Why is it done this way?  The truth is we just don’t want to admit that we are going to die – don’t want to admit that the time has come.  And doctors, who have been trained to keep people alive,  are no different.   Patients and their families don’t want to talk about it – we just want to be fixed.  There comes a point when we are not going to be fixed – it’s terminal – even with modern medicine.  To think otherwise is a delusion.

And in 8 chapters, that’s exactly what Gawande covers in this fascinating report on death and dying in 21st century America.  For the most part the patients covered are elderly including the personal stories of the author’s mother-in-law and his father.  But there are young people too,  stricken with some terminal disease and having to make the decisions about what’s important to them – when recovery is not an option,  how do they want to die.

With the elderly the ideas of assisted living and nursing care are explored and found wanting.  They were good ideas at the time but have been skewed into profit-oriented enterprises, with client safety coming in second place and virtually no place at all for individual preferences.

My mom is 91 and I’m no healthy spring chicken – the subject is of great personal interest to me.  Yes,  of course we’ve had the conversations,  but I really felt like I needed to know more and I’m very glad I read this helpful book.

2 Responses to Being Mortal

  1. Lisa Hill says:

    I didn’t realise you had read this book too until I saw it in your Best-of list.
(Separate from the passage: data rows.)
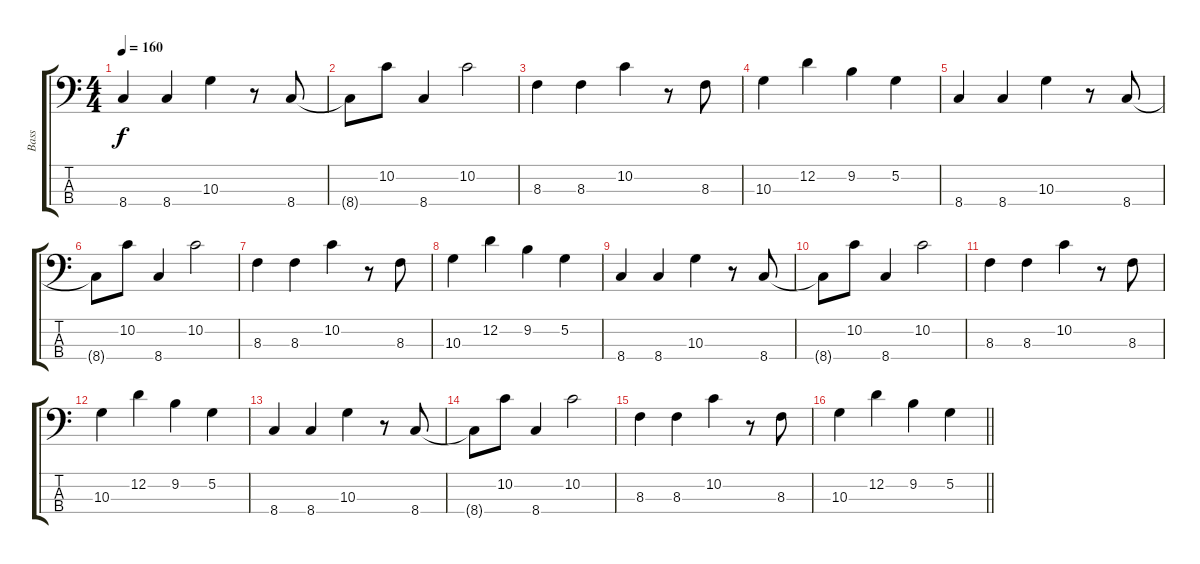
\track ("Bass" "Bass") {instrument electricbasspick}
\staff {score tabs}
\tuning (G2 D2 A1 E1) {hide}
\ts (4 4)
\tempo 160
\clef f4
\ks c
8.4.4{dy f} 8.4.4 10.3.4 r.8 8.4.8 |
8.4{t}.8 10.2.8 8.4.4 10.2.2 |
8.3.4 8.3.4 10.2.4 r.8 8.3.8 |
10.3.4 12.2.4 9.2.4 5.2.4 |
8.4.4 8.4.4 10.3.4 r.8 8.4.8 |
8.4{t}.8 10.2.8 8.4.4 10.2.2 |
8.3.4 8.3.4 10.2.4 r.8 8.3.8 |
10.3.4 12.2.4 9.2.4 5.2.4 |
8.4.4 8.4.4 10.3.4 r.8 8.4.8 |
8.4{t}.8 10.2.8 8.4.4 10.2.2 |
8.3.4 8.3.4 10.2.4 r.8 8.3.8 |
10.3.4 12.2.4 9.2.4 5.2.4 |
8.4.4 8.4.4 10.3.4 r.8 8.4.8 |
8.4{t}.8 10.2.8 8.4.4 10.2.2 |
8.3.4 8.3.4 10.2.4 r.8 8.3.8 |
\barLineRight lightlight
10.3.4 12.2.4 9.2.4 5.2.4
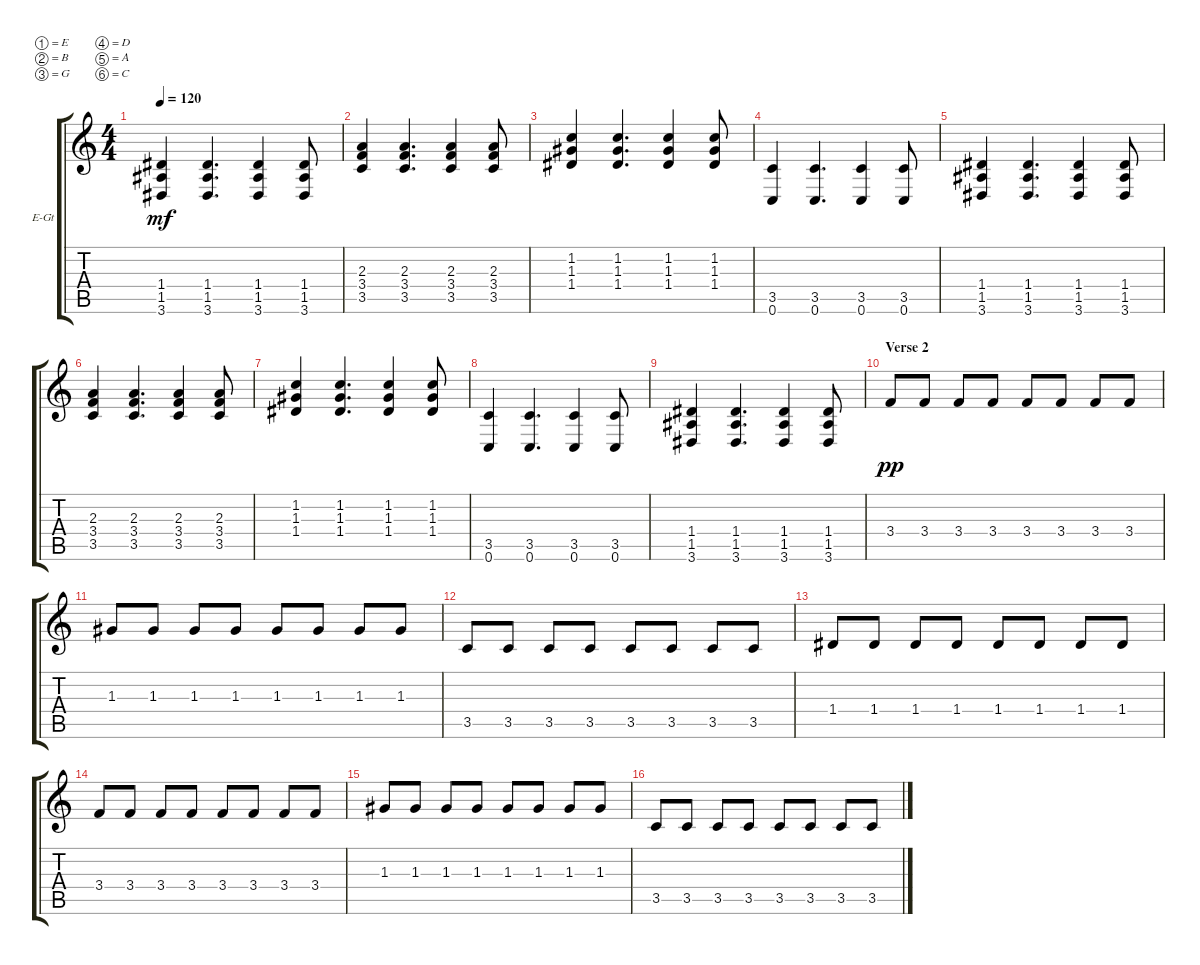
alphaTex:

\bracketExtendMode groupsimilarinstruments
\firstSystemTrackNameOrientation horizontal
\otherSystemsTrackNameOrientation horizontal
\track ("Electric Guitar 2" "E-Gt") {instrument distortionguitar}
\staff {score tabs}
\tuning (E4 B3 G3 D3 A2 C2)
\ts (4 4)
\tempo 120
\clef g2
\ks c
(1.4 3.6 1.5).4{dy mf} (1.4 3.6 1.5).4{d} (1.4 3.6 1.5).4 (1.4 3.6 1.5).8 |
(3.4 3.5 2.3).4 (3.4 3.5 2.3).4{d} (3.4 3.5 2.3).4 (3.4 3.5 2.3).8 |
(1.3 1.4 1.2).4 (1.3 1.2 1.4).4{d} (1.3 1.2 1.4).4 (1.3 1.2 1.4).8 |
(3.5 0.6).4 (3.5 0.6).4{d} (3.5 0.6).4 (3.5 0.6).8 |
(1.4 3.6 1.5).4 (1.4 3.6 1.5).4{d} (1.4 3.6 1.5).4 (1.4 3.6 1.5).8 |
(3.4 3.5 2.3).4 (3.4 3.5 2.3).4{d} (3.4 3.5 2.3).4 (3.4 3.5 2.3).8 |
(1.3 1.4 1.2).4 (1.3 1.2 1.4).4{d} (1.3 1.2 1.4).4 (1.3 1.2 1.4).8 |
(3.5 0.6).4 (3.5 0.6).4{d} (3.5 0.6).4 (3.5 0.6).8 |
(1.4 3.6 1.5).4 (1.4 3.6 1.5).4{d} (1.4 3.6 1.5).4 (1.4 3.6 1.5).8 |
\section ("" "Verse 2")
3.4.8{dy pp} 3.4.8 3.4.8 3.4.8 3.4.8 3.4.8 3.4.8 3.4.8 |
1.3.8 1.3.8 1.3.8 1.3.8 1.3.8 1.3.8 1.3.8 1.3.8 |
3.5.8 3.5.8 3.5.8 3.5.8 3.5.8 3.5.8 3.5.8 3.5.8 |
1.4.8 1.4.8 1.4.8 1.4.8 1.4.8 1.4.8 1.4.8 1.4.8 |
3.4.8 3.4.8 3.4.8 3.4.8 3.4.8 3.4.8 3.4.8 3.4.8 |
1.3.8 1.3.8 1.3.8 1.3.8 1.3.8 1.3.8 1.3.8 1.3.8 |
3.5.8 3.5.8 3.5.8 3.5.8 3.5.8 3.5.8 3.5.8 3.5.8
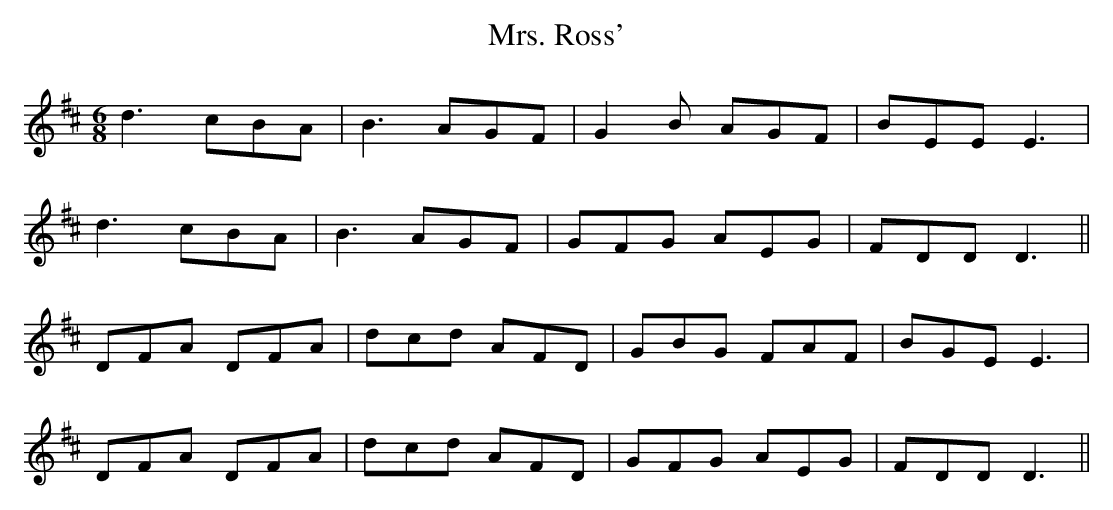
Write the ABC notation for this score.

X:1
T: Mrs. Ross'
M: 6/8
L: 1/8
K: Dmaj
d3cBA|B3 AGF|G2B AGF|BEE E3|
d3 cBA|B3 AGF|GFG AEG|FDD D3 ||
DFA DFA|dcd AFD|GBG FAF|BGE E3|
DFA DFA|dcd AFD|GFG AEG|FDD D3||
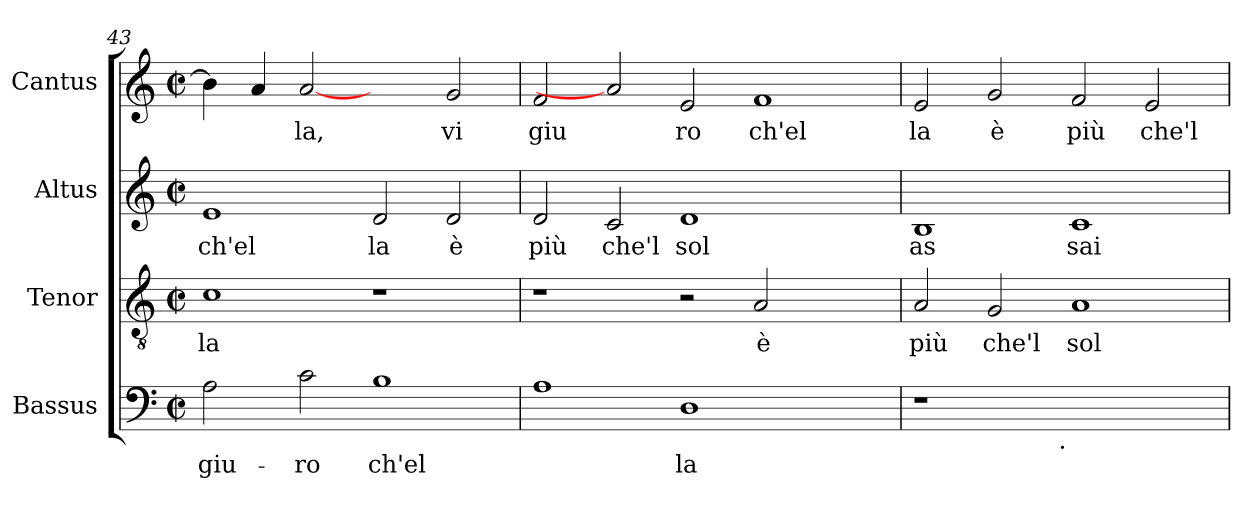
**kern	**text	**kern	**text	**kern	**text	**kern	**text
*part4	*part4	*part3	*part3	*part2	*part2	*part1	*part1
*staff4	*staff4	*staff3	*staff3	*staff2	*staff2	*staff1	*staff1
*I"Bassus	*	*I"Tenor	*	*I"Altus	*	*I"Cantus	*
*clefF4	*	*clefGv2	*	*clefG2	*	*clefG2	*
*k[]	*	*k[]	*	*k[]	*	*k[]	*
*C:	*	*C:	*	*C:	*	*C:	*
*M2/2	*	*M2/2	*	*M2/2	*	*M2/2	*
*met(c|)	*	*met(c|)	*	*met(c|)	*	*met(c|)	*
=43	=43	=43	=43	=43	=43	=43	=43
!	!LO:LY:b:cj	!	!LO:LY:b:cj	!	!LO:LY:b:cj	!	!LO:LY:b:cj
2A\	giu-	1c	la	1e	ch'el	4b\]	.
!	!	!	!	!	!	!	!LO:LY:b:cj
.	.	.	.	.	.	4a/	.
!	!LO:LY:b:cj	!	!	!	!	!	!LO:LY:b:cj
2c\	-ro	.	.	.	.	[2a	la,
!	!LO:LY:b:cj	!	!	!	!LO:LY:b:cj	!	!
1B	ch'el-	1r	.	2d/	la	2ryy	.
!	!	!	!	!	!LO:LY:b:cj	!	!LO:LY:b:cj
.	.	.	.	2d/	è	2g/	vi
=44	=44	=44	=44	=44	=44	=44	=44
!	!LO:LY:b:cj	!	!	!	!LO:LY:b:cj	!	!LO:LY:b:cj
1A	--	1r	.	2d/	più	2f/	giu
!	!	!	!	!	!LO:LY:b:cj	!	!
.	.	.	.	2c/	che'l	2a]	.
!	!LO:LY:b:cj	!	!	!	!LO:LY:b:cj	!	!LO:LY:b:cj
1D	-la	2r	.	1d	sol	2e/	ro
!	!	!	!LO:LY:b:cj	!	!	!	!LO:LY:b:cj
.	.	2A/	è	.	.	1f	ch'el
2ryy	.	2ryy	.	2ryy	.	.	.
=45	=45	=45	=45	=45	=45	=45	=45
!	!	!	!LO:LY:b:cj	!	!LO:LY:b:cj	!	!LO:LY:b:cj
*^	*	*	*	*	*	*	*
1r	2ryy	.	2A/	più	1B	as	2e/	la
!	!	!	!	!LO:LY:b:cj	!	!	!	!LO:LY:b:cj
.	4...ryy	.	2G/	che'l	.	.	2g/	è
!	!LO:TX:b:t=.	!	!	!	!	!	!	!
.	1ryy	.	.	.	.	.	.	.
!	!	!	!	!LO:LY:b:cj	!	!LO:LY:b:cj	!	!LO:LY:b:cj
1ryy	.	.	1A	sol	1c	sai	2f/	più
!	!	!	!	!	!	!	!	!LO:LY:b:cj
.	.	.	.	.	.	.	2e/	che'l
.	32ryy	.	.	.	.	.	.	.
*v	*v	*	*	*	*	*	*	*
=	=	=	=	=	=	=	=
*-	*-	*-	*-	*-	*-	*-	*-
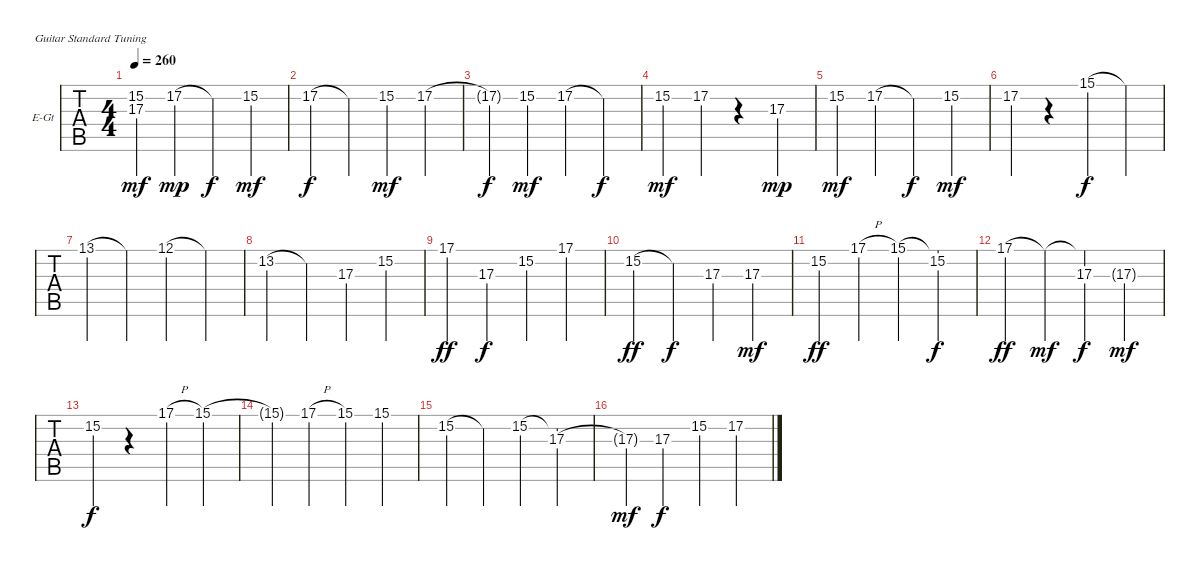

I read it when my mother was dying and it’s the only book that I haven’t reviewed on my blog since I started it. I just couldn’t, it was too personal for me at that time.
    One thing the book doesn’t address is the problem of families being separated by distance. I think that perhaps I might have been able to help my mother have a ‘good death’ in her own home if she had not lived interstate. It can take a long time to die, and sometimes it’s just not possible to abandon everything in your own home to be there to help for months and months. So that’s something we have to think about too, making sure that we are close to the people we love as we age…


  2. It’s an incredibly hard situation to be in, LIsa. My heart goes out to you. My mom will be 92 this month and I’m the lone ranger for outside care but she’s not in the dying situation yet. She’s still in her own home – I don’t know for how much longer. The book really helped me to see that quality of life is as important as “safety.” She gets to die the way she wants to if I can do it – but as Gawande said, it doesn’t always happen that way – his own father had to stay in the hospital.